### Working data
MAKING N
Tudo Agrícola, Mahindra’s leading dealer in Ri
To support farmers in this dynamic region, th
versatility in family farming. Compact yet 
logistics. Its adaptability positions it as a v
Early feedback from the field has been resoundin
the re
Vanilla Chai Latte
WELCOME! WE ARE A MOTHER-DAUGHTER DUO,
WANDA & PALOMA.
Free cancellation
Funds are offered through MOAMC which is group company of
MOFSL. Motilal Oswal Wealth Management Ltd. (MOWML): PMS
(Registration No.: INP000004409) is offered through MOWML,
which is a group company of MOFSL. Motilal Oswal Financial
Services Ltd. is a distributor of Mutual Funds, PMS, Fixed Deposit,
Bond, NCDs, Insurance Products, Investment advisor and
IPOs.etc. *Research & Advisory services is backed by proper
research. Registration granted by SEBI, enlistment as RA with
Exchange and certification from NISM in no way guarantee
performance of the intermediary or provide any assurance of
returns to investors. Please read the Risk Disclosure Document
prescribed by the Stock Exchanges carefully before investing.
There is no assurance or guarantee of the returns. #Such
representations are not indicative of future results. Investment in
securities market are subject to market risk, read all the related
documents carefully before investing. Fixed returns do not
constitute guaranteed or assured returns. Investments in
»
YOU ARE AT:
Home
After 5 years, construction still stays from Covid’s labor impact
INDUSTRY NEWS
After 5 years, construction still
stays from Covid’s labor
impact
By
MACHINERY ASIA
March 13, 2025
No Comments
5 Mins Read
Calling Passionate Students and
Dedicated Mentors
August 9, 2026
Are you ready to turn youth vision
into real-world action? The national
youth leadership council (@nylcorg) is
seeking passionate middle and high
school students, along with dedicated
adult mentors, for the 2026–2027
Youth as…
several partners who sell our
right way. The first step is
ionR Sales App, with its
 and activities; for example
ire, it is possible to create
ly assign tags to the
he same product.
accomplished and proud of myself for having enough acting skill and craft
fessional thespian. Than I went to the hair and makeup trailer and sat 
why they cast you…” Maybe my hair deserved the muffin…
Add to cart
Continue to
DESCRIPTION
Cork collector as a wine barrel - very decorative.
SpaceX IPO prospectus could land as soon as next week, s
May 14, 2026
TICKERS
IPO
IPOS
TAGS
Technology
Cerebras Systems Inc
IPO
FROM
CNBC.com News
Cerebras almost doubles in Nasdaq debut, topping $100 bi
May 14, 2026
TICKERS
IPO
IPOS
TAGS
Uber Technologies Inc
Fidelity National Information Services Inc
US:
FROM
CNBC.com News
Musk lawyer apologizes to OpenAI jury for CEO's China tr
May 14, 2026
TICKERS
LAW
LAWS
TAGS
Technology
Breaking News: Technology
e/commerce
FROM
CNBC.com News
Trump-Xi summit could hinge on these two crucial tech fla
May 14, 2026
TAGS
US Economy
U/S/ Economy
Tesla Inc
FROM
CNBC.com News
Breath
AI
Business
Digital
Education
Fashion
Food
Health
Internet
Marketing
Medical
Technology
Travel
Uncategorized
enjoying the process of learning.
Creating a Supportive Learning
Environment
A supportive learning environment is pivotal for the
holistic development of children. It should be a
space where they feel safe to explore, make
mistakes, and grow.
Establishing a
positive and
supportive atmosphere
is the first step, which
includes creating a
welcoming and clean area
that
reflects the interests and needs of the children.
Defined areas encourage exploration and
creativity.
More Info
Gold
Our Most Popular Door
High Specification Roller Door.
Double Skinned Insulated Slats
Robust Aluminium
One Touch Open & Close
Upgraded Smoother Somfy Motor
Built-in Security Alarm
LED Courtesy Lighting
==
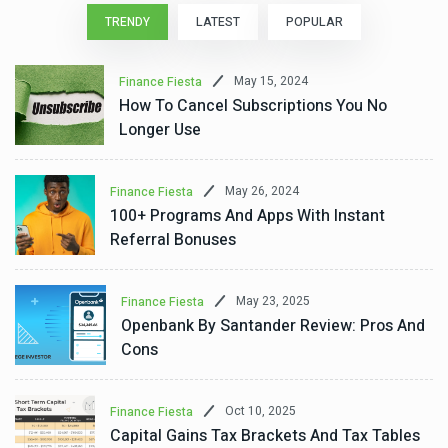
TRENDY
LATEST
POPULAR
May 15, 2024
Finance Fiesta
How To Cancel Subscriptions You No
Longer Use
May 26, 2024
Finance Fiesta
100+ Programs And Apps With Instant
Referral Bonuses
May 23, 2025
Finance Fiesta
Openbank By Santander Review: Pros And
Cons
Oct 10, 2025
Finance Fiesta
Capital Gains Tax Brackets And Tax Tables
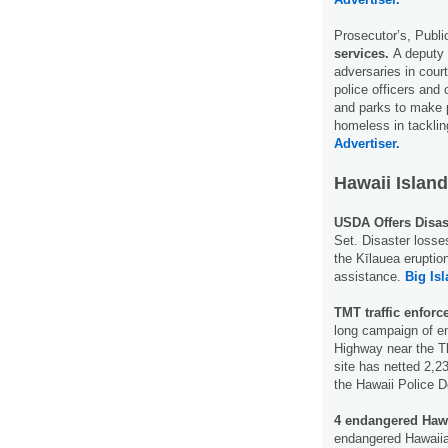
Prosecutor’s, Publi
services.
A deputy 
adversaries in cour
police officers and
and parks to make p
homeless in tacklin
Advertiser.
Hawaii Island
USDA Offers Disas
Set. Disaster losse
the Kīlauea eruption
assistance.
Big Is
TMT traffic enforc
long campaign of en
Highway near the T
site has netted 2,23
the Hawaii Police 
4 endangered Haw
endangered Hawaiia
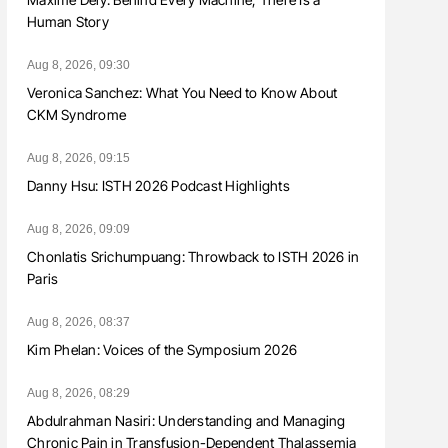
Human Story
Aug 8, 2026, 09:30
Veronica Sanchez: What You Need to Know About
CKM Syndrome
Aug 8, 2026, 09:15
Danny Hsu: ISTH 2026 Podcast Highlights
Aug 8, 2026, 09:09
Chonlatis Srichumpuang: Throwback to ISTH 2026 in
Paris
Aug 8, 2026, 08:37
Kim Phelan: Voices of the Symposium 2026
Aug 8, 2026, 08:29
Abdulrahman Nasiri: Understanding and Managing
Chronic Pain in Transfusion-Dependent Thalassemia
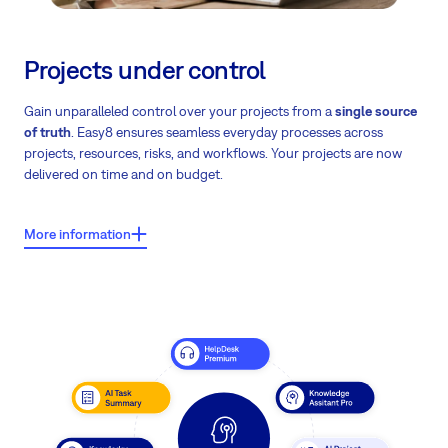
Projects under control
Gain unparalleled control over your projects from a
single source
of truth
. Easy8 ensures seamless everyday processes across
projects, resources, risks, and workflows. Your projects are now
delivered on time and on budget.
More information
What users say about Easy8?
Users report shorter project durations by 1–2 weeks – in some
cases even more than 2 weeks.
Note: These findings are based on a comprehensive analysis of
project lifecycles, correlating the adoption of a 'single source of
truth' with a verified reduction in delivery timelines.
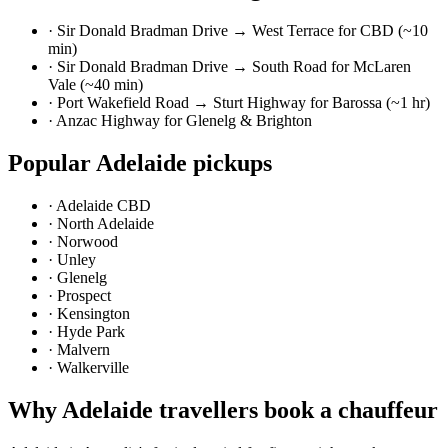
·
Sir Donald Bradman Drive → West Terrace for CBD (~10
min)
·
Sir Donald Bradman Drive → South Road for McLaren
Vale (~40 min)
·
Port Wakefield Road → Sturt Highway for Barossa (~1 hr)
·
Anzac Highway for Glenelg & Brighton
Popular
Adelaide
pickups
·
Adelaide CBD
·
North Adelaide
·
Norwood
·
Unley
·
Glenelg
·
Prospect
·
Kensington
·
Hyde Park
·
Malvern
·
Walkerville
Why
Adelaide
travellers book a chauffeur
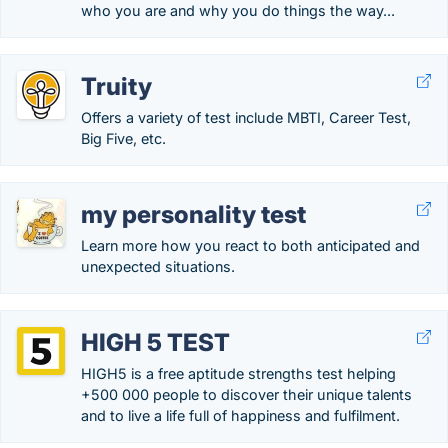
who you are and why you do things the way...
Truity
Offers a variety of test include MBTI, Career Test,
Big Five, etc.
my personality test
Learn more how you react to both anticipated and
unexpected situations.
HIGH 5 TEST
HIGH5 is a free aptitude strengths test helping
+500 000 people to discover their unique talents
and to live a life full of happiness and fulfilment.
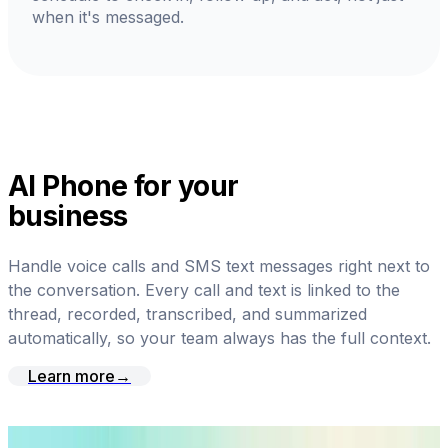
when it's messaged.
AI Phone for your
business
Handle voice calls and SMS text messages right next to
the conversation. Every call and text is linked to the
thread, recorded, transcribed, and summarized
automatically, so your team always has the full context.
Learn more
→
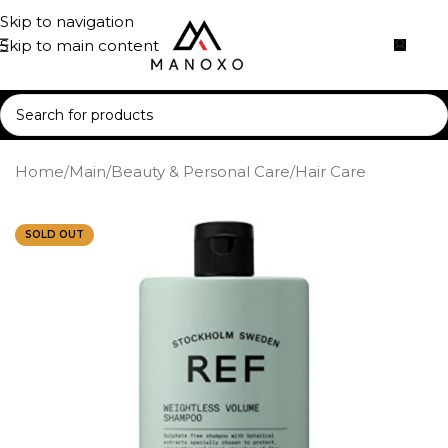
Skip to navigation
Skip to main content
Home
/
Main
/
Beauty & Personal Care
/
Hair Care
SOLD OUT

### Job item
Your answer should consist of the lines from the line with "Bond, NCDs, Insurance" to the line with "right way. The first step is" above, repeated exactly, both ends included.

### Result of the exercise
Bond, NCDs, Insurance Products, Investment advisor and
IPOs.etc. *Research & Advisory services is backed by proper
research. Registration granted by SEBI, enlistment as RA with
Exchange and certification from NISM in no way guarantee
performance of the intermediary or provide any assurance of
returns to investors. Please read the Risk Disclosure Document
prescribed by the Stock Exchanges carefully before investing.
There is no assurance or guarantee of the returns. #Such
representations are not indicative of future results. Investment in
securities market are subject to market risk, read all the related
documents carefully before investing. Fixed returns do not
constitute guaranteed or assured returns. Investments in
»
YOU ARE AT:
Home
After 5 years, construction still stays from Covid’s labor impact
INDUSTRY NEWS
After 5 years, construction still
stays from Covid’s labor
impact
By
MACHINERY ASIA
March 13, 2025
No Comments
5 Mins Read
Calling Passionate Students and
Dedicated Mentors
August 9, 2026
Are you ready to turn youth vision
into real-world action? The national
youth leadership council (@nylcorg) is
seeking passionate middle and high
school students, along with dedicated
adult mentors, for the 2026–2027
Youth as…
several partners who sell our
right way. The first step is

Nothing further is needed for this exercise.